The original translation I’d found for the Basho haiku I wanted to use,

- - - -
Misty rain
Can’t see Fuji
Interesting
- - - -

had a 3+4+3 syllabic scan but I wanted to use the more standard 5+7+5. Somewhere on-line I found another translation less structured but which added something to the last line: “That’s interesting! Again.” But I have since found the original Japanese (here) and realize that “again” has nothing to do with the poet’s intent. As vague as the images of Haiku are meant to be – complex meanings from simple words – I think he meant that the image of Mount Fuji is so well known that even when you can’t see it shrouded in the mist and rain, you still know what it looks like. But by taking this “again” a step further, I took a not-so-subtle mis-translation even further to create what I was looking for, not necessarily what Basho wrote:

- - - -
Endless misty rain
Can’t see Fuji for the haze
Interesting. Once more…
- - - -

Now it implies, perhaps, that because you haven’t created a clear image of Mount Fuji (either in words or painting) you have to try again to create a better, clearer one, something not implied in Basho’s original and a concept certainly more Western than Japanese. Still, young poet-grasshoppers have to learn their craft somewhere, so perhaps I will let it stand.

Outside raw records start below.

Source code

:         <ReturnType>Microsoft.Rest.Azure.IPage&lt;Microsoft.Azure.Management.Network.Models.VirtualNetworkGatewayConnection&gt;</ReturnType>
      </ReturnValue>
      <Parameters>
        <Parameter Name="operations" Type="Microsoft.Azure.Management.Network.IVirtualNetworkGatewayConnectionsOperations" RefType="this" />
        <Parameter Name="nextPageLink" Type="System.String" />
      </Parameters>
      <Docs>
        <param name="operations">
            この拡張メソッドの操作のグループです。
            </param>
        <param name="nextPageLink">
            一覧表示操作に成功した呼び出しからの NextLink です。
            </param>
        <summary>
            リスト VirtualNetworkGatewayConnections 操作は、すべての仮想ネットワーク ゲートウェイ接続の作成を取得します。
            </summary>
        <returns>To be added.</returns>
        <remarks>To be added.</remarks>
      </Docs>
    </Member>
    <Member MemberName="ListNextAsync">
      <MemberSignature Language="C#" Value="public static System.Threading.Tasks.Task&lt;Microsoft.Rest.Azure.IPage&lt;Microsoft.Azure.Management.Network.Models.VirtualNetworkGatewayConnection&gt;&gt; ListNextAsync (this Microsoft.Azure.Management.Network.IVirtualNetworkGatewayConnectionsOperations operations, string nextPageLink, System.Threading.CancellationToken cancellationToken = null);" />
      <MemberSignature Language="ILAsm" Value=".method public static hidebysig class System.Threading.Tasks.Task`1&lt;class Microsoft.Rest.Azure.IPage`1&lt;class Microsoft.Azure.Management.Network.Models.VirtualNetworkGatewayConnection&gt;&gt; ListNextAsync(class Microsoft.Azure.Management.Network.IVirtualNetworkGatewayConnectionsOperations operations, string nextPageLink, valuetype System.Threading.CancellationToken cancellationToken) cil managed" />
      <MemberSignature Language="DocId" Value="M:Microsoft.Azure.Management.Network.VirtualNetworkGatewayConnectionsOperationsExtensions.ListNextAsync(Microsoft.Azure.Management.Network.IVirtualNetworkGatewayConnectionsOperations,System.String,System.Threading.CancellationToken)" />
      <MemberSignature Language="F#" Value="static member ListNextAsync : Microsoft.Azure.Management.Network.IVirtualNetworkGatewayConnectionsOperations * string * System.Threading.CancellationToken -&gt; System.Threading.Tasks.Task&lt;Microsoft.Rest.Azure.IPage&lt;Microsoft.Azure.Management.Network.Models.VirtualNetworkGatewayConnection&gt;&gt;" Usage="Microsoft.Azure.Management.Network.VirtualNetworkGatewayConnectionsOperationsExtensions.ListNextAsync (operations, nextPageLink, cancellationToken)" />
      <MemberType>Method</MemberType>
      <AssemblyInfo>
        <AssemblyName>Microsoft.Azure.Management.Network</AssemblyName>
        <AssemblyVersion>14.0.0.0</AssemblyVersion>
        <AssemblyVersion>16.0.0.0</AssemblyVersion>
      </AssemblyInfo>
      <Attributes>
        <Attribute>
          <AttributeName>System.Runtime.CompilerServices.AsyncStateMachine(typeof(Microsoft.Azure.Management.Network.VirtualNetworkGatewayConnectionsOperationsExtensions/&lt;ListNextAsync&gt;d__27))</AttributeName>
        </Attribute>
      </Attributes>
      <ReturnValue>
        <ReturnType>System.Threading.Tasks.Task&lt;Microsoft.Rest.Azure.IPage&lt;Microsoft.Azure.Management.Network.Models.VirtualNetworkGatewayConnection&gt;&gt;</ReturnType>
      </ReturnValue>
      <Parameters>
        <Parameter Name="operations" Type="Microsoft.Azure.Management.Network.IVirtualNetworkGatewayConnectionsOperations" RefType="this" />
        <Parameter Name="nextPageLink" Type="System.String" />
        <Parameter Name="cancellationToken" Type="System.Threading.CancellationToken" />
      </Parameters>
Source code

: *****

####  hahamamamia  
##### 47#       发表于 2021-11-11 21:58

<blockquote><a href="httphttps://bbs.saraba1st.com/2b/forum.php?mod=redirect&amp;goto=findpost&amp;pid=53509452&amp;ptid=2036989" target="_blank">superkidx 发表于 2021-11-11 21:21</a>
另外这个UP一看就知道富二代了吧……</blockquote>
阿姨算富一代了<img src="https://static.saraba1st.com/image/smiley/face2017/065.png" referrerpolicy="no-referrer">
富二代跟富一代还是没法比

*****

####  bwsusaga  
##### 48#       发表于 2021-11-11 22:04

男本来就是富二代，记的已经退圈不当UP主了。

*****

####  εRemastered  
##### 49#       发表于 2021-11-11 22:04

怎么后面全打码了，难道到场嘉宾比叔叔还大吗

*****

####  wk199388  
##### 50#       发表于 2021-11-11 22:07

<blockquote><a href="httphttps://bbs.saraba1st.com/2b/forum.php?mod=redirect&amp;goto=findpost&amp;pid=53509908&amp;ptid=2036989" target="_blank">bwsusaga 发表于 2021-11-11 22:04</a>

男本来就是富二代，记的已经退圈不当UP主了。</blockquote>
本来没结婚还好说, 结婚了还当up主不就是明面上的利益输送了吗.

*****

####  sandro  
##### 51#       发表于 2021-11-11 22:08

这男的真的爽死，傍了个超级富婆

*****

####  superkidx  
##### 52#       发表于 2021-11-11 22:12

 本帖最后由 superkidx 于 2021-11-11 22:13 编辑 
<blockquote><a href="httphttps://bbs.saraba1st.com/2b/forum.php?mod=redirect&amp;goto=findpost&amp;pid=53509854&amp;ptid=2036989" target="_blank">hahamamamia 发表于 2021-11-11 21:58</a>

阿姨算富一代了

Li Po (or Li Bai, Li Tai-po as he is also known, depending on how you choose to transliterate the Chinese) was less of a problem. In this case, I took two different translations and found some middle ground (pun intended – China in Chinese means “Middle Kingdom”).

- - - -
Inspiration hot, each stroke of my pen shakes the Five Mountains.
- - - -
In high spirits I write, and thereby shake the Five Mountains. As a poem is accomplished I shout in ecstasy, I’ll bend the river!
- - - -
Inspiration! My pen with each stroke shakes the Five Mountains.
A poem becomes – I shout ecstatic, “I’ll bend the river!”
- - - -

I still have no clear idea what the Five Mountains are or how to explain them without maybe taking 6 extra lines to do so, but this seemed to me like a free paraphrase typical of some other translations I’ve seen of his often drink-induced ecstasy. Besides, if he’s going to “bend the river,” why can’t I?

The poem by Rumi, on the other hand, is an even longer story and I think at this point, I’ll save that for a separate post.